Through point M, tangents MK and ME are drawn to a circle centered at point O, where K and E

Through point M, tangents MK and ME are drawn to a circle centered at point O, where K and E are tangency points, angle OMC = 30 degrees, angle MK = 6 cm. Find the length of the chord KE.

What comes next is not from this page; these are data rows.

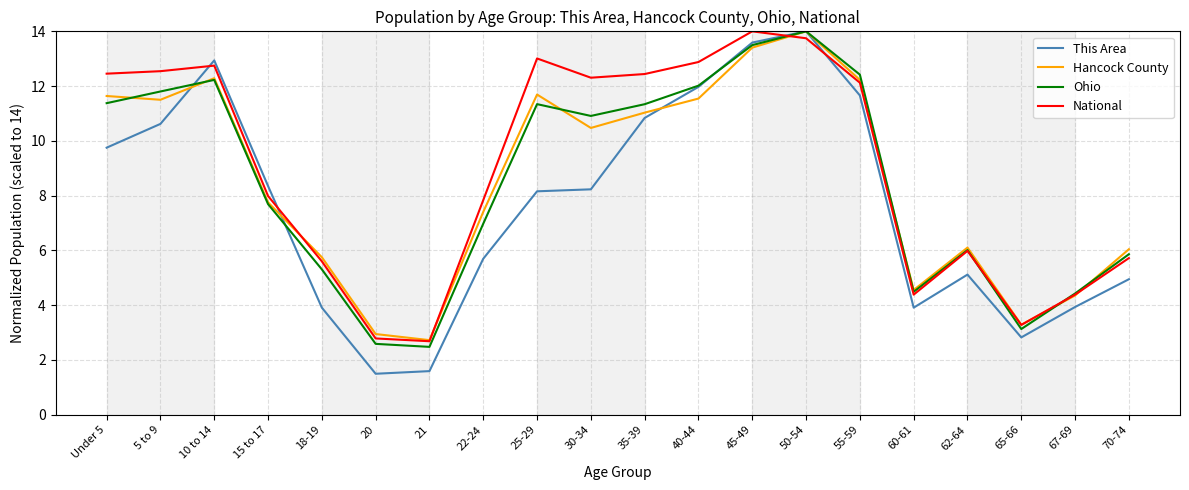

Is the value of This Area at 67-69 greater than the value of Hancock County at 65-66?

Yes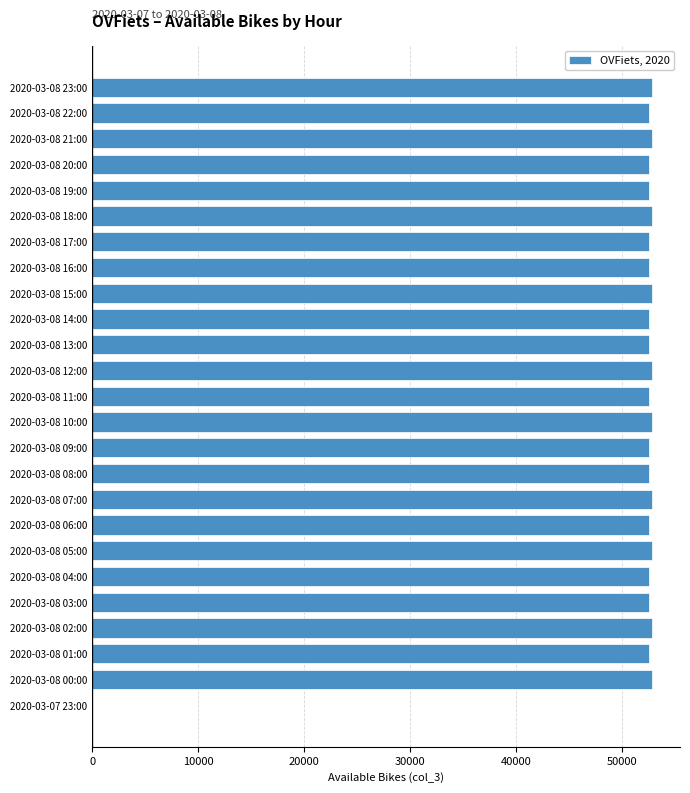

What is the ratio of the value at 2020-03-08 22:00 to the value at 2020-03-08 00:00?

1.0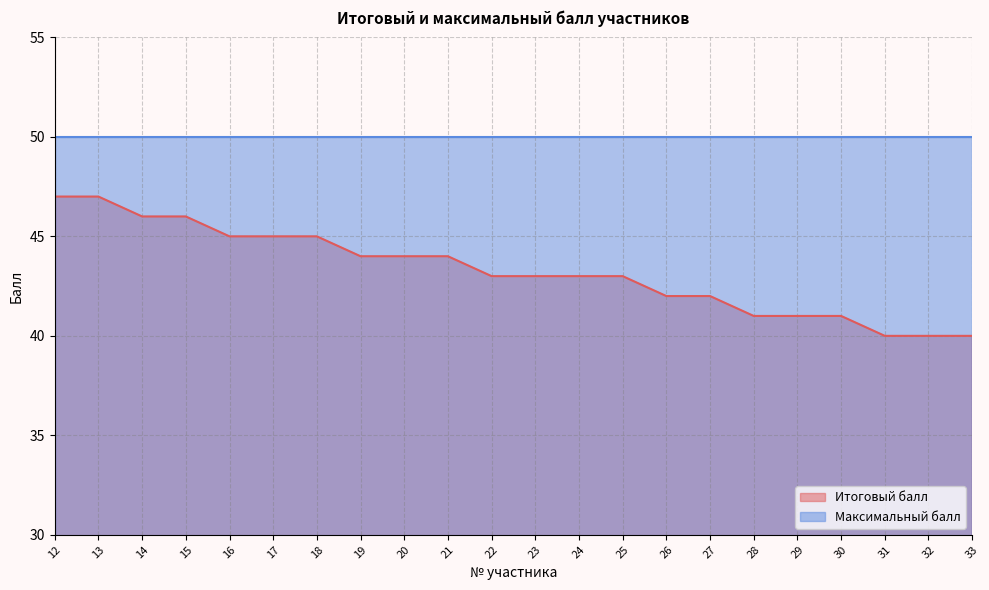

Approximately how many times larger is the value at 14 compared to 19?

1.0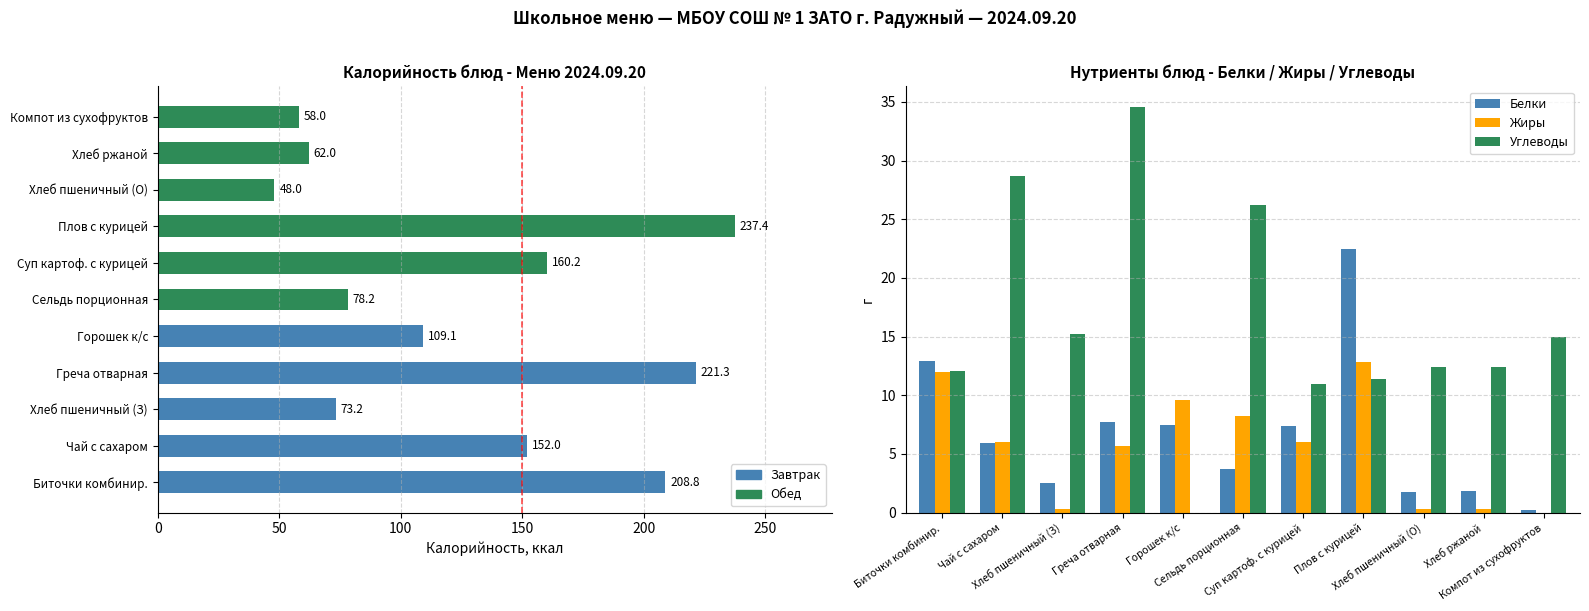

What is the sum of all Белки values?

74.0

Radii OE and OK, by the property of tangents, form right angles with tangents, then triangles OKM and OEM are rectangular.

In the right-angled triangle OKM, we define the leg OK, which is the radius of the circle.

tg30 = OK / MK.

OK = MK * tg30 = 6 * √3 / 3 = 2 * √3 cm.

The OM segment is the bisector of the KME angle, then the KME angle = 2 * 30 = 600.

In the OKME quadrangle, the КОЕ angle is: КОЕ = (360 – 90 – 90 – 60) = 1200.

The OKE triangle is isosceles, OK = OE = 2 * √3 cm, then by the cosine theorem:

KE ^ 2 = OK ^ 2 + OE ^ 2 – 2 * OK * OE * Cos120 = 12 + 12 – 2 * 2 * √3 * 2 * √3 * (-1/2) = 24 + 12 = 36.

KE = 6 cm.

Answer: The length of the KE chord is 6 cm.